Kidero has in turn blamed the public for littering and clogging the drainage system—perhaps not the most politically astute move. ”Indiscriminate disposal of solid waste consisting of excavated soils, construction debris, and garbage onto water courses, road reserves, and sewerage system [is] restricting the proper functioning of the system,” he said yesterday.

Kidero has also admitted that corruption contributes to poorly constructed buildings in the capital. Officials have accused the city’s building inspectors of accepting bribes from real estate developers trying to bypass safety requirements to minimize costs.
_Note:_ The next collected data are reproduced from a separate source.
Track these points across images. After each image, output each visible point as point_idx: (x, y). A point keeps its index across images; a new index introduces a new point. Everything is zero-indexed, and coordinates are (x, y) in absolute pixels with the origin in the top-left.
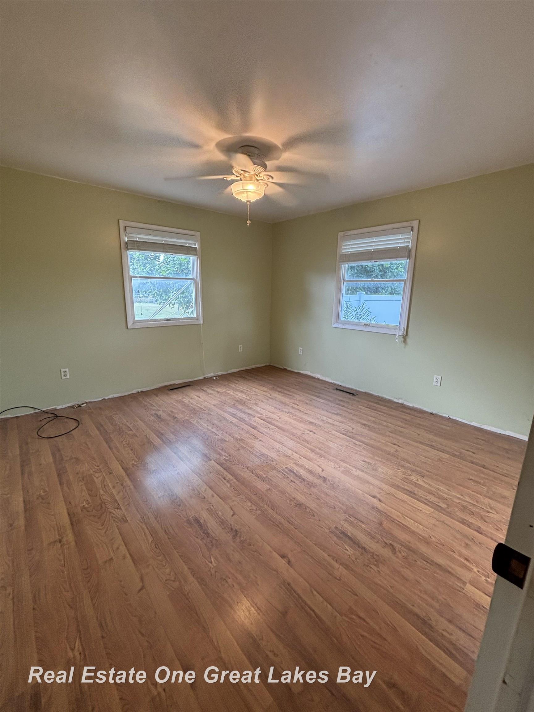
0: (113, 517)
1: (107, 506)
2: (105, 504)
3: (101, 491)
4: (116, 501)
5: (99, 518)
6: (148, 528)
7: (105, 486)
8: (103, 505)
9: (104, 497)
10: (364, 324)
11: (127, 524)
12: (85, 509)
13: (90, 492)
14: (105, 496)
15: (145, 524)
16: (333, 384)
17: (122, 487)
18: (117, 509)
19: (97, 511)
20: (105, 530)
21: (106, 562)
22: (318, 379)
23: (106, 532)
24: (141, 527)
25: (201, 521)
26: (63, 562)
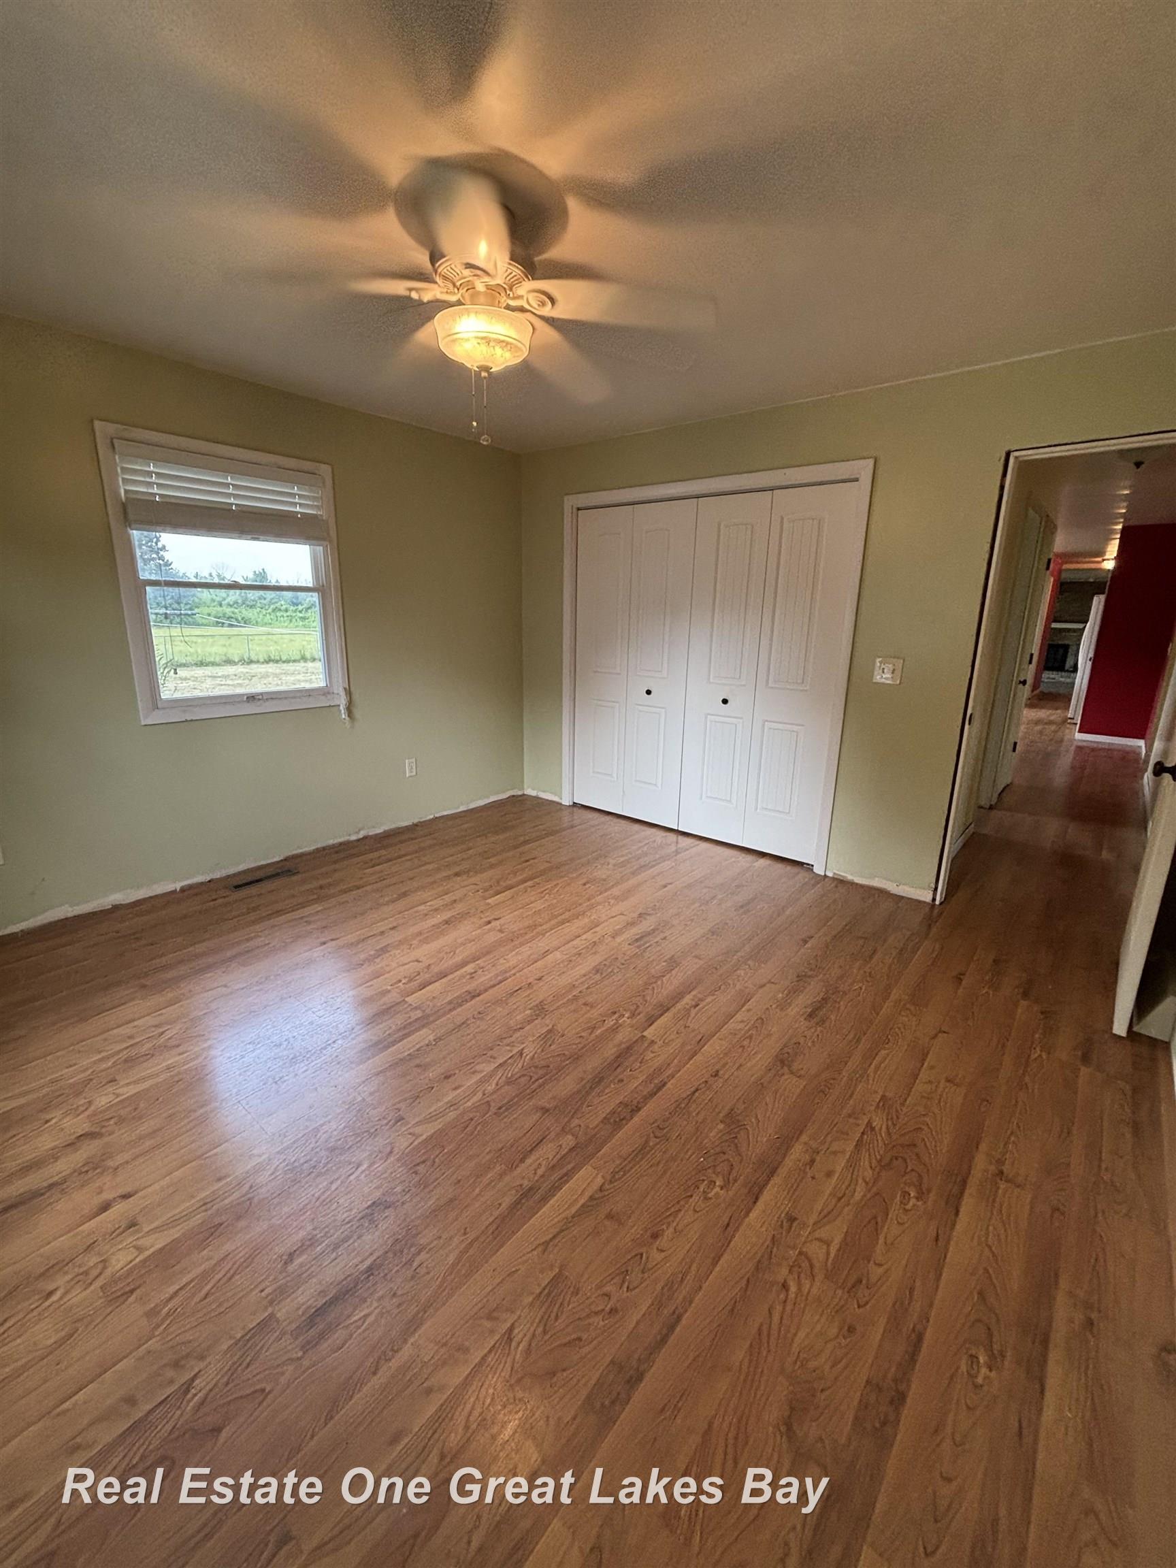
0: (894, 1125)
1: (881, 1152)
2: (880, 1160)
3: (858, 1196)
4: (859, 1145)
5: (915, 1145)
6: (871, 1064)
7: (840, 1199)
8: (887, 1160)
9: (869, 1174)
10: (247, 698)
11: (887, 1094)
12: (921, 1189)
13: (879, 1219)
14: (866, 1173)
15: (866, 1070)
16: (183, 890)
17: (818, 1159)
18: (873, 1129)
19: (905, 1160)
20: (922, 1119)
21: (957, 1085)
22: (116, 908)
23: (924, 1115)
24: (875, 1072)
25: (809, 1010)
26: (1013, 1139)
Image for article titled Nairobi’s governor says the public is also to blame for the city’s deadly floods
Image: Twitter/KideroEvans

Kenyans have responded:

Similar criticisms were made around this time last year when the city’s drainage system was overwhelmed by rains, but little appears to have been done since then to update the drainage system or reduce public littering.

Kenya continues to deal with the aftermath of the recent downpours. More than 800 people have been displaced because of the rains that meteorologists predict will last through June as part of the rainy season.

Early this morning (May 3), a one-year-old girl was rescued from the rubble of a collapsed six-story building in Nairobi, four days after it crumbled under heavy rains on April 29. Hopes had faded as rescue efforts yesterday yielded only more bodies in the Huruma neighborhood, a poorer area in northeastern Nairobi.